Periodic Reporting for period 2 - POSTURE (Posture and bodily movements in the Bible and biblical religions)
Período documentado: 2024-08-01 hasta 2025-07-31
POSTURE intersects two scientific fields, i.e. the semantics of Biblical Hebrew/Aramaic (BH/BA) and the anthropology of the biblical world and related contexts. From a linguistic point of view, verbs of posture and motion show several interesting idiomatic and metaphorical usages, being used to express also abstract concepts and grammatical aspects. From a socio-anthropological point of view, posture and body language can express real or assumed power relationships and hierarchies. They can serve as “externalizers” of status, gender, age, and physical weakness. Self-positioning and patterns of movement serve to establish, express, and maintain group identity. Moving towards a person is also a special kind of social act, indicating the desire to interact or to obtain something (e.g. information, protection, friendship, help), while maintaining a distance may indicate hostility, self-protection, respect, or dominance over others. Specific body movements are associated with honourable behaviour toward an elder or an authority, whereas intentional transgressions of official etiquette are sign of open contrast and provocation.

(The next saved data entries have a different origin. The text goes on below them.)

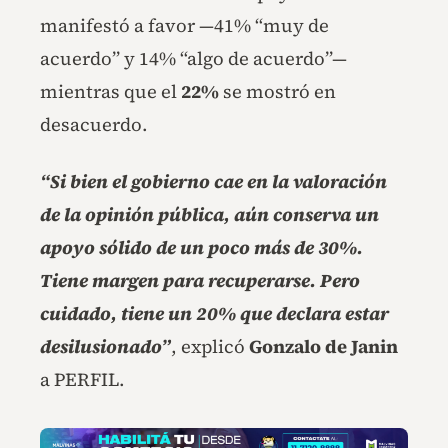
manifestó a favor —41% “muy de
acuerdo” y 14% “algo de acuerdo”—
mientras que el
22%
se mostró en
desacuerdo.
“Si bien el gobierno cae en la valoración
de la opinión pública, aún conserva un
apoyo sólido de un poco más de 30%.
Tiene margen para recuperarse. Pero
cuidado, tiene un 20% que declara estar
desilusionado”
, explicó
Gonzalo de Janin
a PERFIL.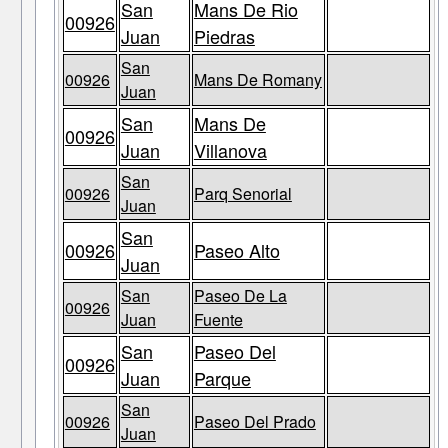
San
Mans De Rio
00926
Juan
Piedras
San
00926
Mans De Romany
Juan
San
Mans De
00926
Juan
Villanova
San
00926
Parq Senorial
Juan
San
00926
Paseo Alto
Juan
San
Paseo De La
00926
Juan
Fuente
San
Paseo Del
00926
Juan
Parque
San
00926
Paseo Del Prado
Juan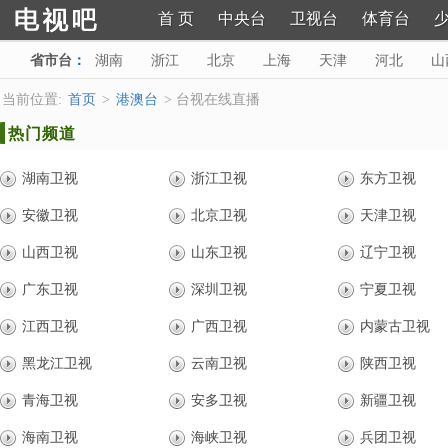
首 页
中央台
卫视台
体育台
省市台
：
湖南
浙江
北京
上海
天津
河北
山
河南
广西
重庆
四川
贵州
云南
陕西
当前位置:
首页
>
港澳台
> 台视在线直播
热门频道
湖南卫视
浙江卫视
东方卫视
安徽卫视
北京卫视
天津卫视
山西卫视
山东卫视
辽宁卫视
广东卫视
深圳卫视
宁夏卫视
江西卫视
广西卫视
内蒙古卫视
黑龙江卫视
云南卫视
陕西卫视
青海卫视
安多卫视
新疆卫视
海南卫视
海峡卫视
兵团卫视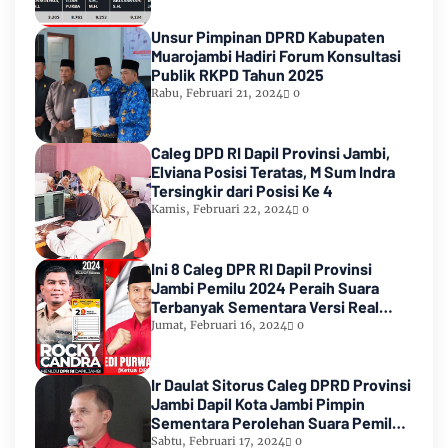
Unsur Pimpinan DPRD Kabupaten
Muarojambi Hadiri Forum Konsultasi
Publik RKPD Tahun 2025
Rabu, Februari 21, 2024
0
Caleg DPD RI Dapil Provinsi Jambi,
Elviana Posisi Teratas, M Sum Indra
Tersingkir dari Posisi Ke 4
Kamis, Februari 22, 2024
0
Ini 8 Caleg DPR RI Dapil Provinsi
Jambi Pemilu 2024 Peraih Suara
Terbanyak Sementara Versi Real
Count KPU RI
Jumat, Februari 16, 2024
0
Ir Daulat Sitorus Caleg DPRD Provinsi
Jambi Dapil Kota Jambi Pimpin
Sementara Perolehan Suara Pemilu
2024
Sabtu, Februari 17, 2024
0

The combination of semantic and anthropological investigations represents the innovation of POSTURE: exploring the semantics of posture and motion verbs in the Hebrew Bible from the social, anthropological and interactional perspectives will allow to rethink the idea of body in this context. Furthermore, the study of the reception of biblical “postures” in different cultural products (translations and exegetical traditions) will shed light on historical and intercultural processes in Antiquity and Late Antiquity.
During the return phase, the scope broadened to interlinguistic comparison with Greek and Aramaic translations, as well as to reception in Jewish and Christian traditions. A corpus of nearly 1,800 occurrences of posture verbs was collected and analyzed, offering a comprehensive picture of their static and dynamic uses.
A central achievement was the organization of the international conference Motion and Posture in the Bible (Rome, May 2024), the first multi-day international conference I curated independently. It extended the methodology of POSTURE to additional verbs, gestures, and languages (Akkadian, Aramaic, Greek, Latin, Syriac, Coptic). I am editing the conference proceedings, which will include two of my contributions and an introduction.
Publications produced during the fellowship include two articles forthcoming in the proceedings volume and one accepted in a peer-reviewed, A-ranked journal. In addition, the results were presented at the Summer School in Languages of the Christian East (Rome, July 2025) and will be discussed at the study day Cognitive Linguistic Approaches to Biblical Hebrew (Amsterdam, November 2025).
To date, we only know these verbs from lexicographical entries in dictionaries. Some studies deal with the polysemy of some of them but limit themselves to describing the meanings they convey in different contexts of use. However, a general theory of such verbs in Hebrew is still lacking.
POSTURE advanced the field in several ways:
- First systematic semantic study of Hebrew posture verbs, integrating aspect and syntax.
- Three-dimensional model of posture/motion semantics, linking static and dynamic phases.
- Connection between linguistic findings and anthropology, showing how body language expressed identity, hierarchy, and social interaction.
- Analysis of the transmission of bodily conceptions across languages and traditions.
- New scholarly resources, while also fostering wider cultural interest in the critical study of the Bible.